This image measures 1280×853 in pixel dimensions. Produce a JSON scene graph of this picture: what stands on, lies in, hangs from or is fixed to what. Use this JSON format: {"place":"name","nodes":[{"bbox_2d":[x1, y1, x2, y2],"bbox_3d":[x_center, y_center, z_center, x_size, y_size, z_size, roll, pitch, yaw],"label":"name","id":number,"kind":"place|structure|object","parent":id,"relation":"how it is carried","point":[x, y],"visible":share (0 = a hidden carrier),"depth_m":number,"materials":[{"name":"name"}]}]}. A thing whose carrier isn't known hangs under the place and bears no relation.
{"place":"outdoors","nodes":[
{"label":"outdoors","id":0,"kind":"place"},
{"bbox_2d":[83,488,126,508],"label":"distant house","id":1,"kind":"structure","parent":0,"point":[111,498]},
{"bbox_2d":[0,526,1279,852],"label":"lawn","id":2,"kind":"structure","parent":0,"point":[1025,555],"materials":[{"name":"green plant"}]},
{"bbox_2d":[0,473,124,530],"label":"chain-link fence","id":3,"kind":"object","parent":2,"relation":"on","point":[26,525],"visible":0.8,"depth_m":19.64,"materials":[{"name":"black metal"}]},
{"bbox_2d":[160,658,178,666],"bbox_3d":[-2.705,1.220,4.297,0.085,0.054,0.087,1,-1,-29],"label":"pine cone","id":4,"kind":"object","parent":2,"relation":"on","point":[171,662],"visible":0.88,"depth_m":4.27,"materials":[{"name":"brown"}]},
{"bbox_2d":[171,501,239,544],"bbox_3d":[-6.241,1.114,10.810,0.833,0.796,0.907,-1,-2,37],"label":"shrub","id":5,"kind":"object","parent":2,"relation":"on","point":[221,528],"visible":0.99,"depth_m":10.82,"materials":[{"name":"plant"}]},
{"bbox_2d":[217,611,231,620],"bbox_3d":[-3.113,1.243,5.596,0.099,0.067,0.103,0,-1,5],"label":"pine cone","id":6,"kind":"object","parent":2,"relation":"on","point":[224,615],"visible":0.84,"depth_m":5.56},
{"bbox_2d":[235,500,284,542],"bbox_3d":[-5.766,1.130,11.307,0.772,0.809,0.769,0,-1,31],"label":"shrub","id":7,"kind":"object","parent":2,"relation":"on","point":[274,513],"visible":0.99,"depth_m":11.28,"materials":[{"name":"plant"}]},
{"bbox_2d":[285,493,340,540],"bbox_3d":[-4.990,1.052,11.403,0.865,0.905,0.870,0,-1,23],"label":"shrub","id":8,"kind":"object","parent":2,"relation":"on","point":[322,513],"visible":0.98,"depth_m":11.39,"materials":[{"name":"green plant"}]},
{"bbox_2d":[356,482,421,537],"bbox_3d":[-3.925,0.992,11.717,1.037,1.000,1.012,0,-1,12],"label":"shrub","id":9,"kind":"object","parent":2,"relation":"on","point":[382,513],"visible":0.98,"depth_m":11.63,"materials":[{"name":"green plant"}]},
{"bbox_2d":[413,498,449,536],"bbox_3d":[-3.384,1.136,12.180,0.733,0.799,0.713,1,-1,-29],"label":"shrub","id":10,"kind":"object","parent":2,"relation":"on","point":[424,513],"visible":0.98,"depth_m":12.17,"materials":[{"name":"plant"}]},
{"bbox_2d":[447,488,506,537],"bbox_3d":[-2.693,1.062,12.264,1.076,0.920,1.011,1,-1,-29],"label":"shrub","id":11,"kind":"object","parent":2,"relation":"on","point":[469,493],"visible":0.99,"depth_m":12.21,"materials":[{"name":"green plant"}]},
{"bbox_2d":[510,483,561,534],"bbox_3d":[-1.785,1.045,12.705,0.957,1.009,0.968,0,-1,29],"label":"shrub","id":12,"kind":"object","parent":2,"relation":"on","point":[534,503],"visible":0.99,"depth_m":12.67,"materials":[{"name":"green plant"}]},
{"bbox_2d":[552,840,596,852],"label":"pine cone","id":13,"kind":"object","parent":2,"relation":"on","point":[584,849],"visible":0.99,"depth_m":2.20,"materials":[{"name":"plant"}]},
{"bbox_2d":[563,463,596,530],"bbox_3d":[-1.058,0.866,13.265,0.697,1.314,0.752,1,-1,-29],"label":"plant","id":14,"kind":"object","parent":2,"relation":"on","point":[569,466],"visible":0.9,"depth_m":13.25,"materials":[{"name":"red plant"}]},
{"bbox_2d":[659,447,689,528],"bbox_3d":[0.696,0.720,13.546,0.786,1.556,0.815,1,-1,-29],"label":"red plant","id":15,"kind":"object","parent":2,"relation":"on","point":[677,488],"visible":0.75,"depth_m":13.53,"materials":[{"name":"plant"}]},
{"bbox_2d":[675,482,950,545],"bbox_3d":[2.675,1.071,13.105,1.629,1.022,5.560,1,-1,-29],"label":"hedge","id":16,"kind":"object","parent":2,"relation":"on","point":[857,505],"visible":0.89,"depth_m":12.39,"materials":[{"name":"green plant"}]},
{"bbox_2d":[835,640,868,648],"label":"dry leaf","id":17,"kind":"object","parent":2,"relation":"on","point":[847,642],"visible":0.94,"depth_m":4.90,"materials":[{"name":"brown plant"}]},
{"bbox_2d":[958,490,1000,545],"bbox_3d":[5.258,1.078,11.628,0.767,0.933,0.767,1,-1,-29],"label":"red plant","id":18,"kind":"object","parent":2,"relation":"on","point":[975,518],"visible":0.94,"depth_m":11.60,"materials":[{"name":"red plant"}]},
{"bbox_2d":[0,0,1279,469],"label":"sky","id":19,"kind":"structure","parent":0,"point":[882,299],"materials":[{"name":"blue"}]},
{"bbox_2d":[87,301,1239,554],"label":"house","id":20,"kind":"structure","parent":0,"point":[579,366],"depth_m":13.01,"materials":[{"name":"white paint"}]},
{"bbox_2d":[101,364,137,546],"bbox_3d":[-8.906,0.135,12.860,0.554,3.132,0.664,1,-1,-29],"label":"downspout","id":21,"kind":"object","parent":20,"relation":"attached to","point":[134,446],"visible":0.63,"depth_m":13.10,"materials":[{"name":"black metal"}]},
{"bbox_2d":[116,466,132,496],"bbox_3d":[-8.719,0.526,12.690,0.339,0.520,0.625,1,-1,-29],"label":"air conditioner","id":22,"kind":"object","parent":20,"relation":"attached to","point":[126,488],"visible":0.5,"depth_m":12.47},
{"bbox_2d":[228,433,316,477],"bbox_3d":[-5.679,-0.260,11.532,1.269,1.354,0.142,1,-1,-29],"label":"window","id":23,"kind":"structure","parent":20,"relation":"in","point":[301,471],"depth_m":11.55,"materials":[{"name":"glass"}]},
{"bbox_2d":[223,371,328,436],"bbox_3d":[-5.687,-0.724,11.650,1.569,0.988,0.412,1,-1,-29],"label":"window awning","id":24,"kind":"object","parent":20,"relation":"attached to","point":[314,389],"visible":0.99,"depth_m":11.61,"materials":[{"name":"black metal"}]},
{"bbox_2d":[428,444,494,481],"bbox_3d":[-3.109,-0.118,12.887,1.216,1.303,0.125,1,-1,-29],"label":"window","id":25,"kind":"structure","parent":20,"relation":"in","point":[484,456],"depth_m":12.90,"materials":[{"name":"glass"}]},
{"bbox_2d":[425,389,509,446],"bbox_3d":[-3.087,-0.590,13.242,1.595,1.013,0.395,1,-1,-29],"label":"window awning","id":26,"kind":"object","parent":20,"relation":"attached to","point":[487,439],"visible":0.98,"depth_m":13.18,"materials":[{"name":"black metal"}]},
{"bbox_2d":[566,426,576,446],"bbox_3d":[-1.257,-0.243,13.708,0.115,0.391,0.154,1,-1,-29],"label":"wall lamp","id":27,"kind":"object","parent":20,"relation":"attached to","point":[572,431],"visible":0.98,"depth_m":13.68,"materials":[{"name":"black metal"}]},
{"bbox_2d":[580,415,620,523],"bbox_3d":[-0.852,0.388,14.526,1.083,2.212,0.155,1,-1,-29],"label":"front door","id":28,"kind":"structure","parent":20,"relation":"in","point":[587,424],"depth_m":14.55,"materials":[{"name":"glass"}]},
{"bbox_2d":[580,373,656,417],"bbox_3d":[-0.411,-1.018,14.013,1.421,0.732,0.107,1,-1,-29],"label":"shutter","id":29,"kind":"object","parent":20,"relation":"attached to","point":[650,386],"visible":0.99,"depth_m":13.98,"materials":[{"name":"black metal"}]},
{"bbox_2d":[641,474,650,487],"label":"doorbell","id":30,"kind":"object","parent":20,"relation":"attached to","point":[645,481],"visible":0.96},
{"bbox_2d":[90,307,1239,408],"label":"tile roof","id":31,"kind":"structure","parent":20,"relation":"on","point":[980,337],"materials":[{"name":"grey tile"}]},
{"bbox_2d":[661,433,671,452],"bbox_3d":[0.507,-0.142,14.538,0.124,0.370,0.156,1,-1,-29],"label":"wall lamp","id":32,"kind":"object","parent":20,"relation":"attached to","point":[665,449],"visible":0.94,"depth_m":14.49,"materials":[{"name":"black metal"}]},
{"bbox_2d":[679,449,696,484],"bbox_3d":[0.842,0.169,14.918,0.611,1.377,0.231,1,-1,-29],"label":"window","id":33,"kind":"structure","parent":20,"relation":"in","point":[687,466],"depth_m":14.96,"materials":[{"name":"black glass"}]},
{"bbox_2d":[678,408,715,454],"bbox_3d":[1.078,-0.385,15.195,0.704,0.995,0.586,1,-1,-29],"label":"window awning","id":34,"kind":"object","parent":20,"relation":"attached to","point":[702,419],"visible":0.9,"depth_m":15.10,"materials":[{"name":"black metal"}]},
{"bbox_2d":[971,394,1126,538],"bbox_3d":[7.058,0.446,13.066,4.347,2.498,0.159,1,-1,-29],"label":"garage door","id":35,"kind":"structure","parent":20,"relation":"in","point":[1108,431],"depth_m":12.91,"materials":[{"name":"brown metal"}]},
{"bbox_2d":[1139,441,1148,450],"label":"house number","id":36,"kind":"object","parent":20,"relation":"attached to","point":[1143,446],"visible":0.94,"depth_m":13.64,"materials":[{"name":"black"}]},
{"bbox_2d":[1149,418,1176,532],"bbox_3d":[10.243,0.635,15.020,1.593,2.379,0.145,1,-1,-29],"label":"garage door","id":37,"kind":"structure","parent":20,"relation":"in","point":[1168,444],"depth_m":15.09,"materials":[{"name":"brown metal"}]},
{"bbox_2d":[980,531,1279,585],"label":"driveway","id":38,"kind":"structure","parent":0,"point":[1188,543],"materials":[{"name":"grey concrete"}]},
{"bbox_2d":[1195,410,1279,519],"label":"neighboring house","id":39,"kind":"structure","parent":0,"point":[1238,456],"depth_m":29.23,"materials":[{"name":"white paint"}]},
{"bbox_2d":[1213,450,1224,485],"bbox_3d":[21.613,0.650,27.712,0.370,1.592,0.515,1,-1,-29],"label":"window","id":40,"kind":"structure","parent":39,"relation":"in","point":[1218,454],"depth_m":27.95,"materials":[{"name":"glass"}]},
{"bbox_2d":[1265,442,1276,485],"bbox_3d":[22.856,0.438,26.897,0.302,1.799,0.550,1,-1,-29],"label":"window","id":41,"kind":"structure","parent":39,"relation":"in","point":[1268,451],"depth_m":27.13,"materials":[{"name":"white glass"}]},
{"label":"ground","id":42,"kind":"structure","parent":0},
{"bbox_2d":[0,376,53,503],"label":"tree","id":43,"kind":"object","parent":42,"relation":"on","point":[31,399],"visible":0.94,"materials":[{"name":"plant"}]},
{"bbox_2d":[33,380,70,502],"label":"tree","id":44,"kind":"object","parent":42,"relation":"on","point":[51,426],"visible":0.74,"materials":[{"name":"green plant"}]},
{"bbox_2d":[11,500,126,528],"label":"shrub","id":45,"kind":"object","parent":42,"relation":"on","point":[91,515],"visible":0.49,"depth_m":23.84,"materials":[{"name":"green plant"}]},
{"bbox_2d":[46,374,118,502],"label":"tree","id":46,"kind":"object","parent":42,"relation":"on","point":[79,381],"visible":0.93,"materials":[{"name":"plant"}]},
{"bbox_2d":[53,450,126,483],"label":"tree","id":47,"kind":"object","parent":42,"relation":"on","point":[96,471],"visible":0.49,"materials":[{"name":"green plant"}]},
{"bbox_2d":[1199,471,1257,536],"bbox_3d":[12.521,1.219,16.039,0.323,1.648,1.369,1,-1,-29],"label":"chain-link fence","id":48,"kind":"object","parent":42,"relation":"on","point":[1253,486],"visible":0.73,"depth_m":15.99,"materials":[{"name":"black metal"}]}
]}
□ □ □ □ □
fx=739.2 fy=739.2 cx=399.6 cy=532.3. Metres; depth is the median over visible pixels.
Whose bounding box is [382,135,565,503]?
□ □ □ □ □
:: WHAT THIS TASK INVOLVES ::
Look through the data above and return exactly the lines from the one that contains "fx=739.2 fy=739.2 cx=399.6" to the one that contains "Whose bounding box is [382,135,565,503]?", inclusive, with nothing else.

:: ANSWER AREA ::
fx=739.2 fy=739.2 cx=399.6 cy=532.3. Metres; depth is the median over visible pixels.
Whose bounding box is [382,135,565,503]?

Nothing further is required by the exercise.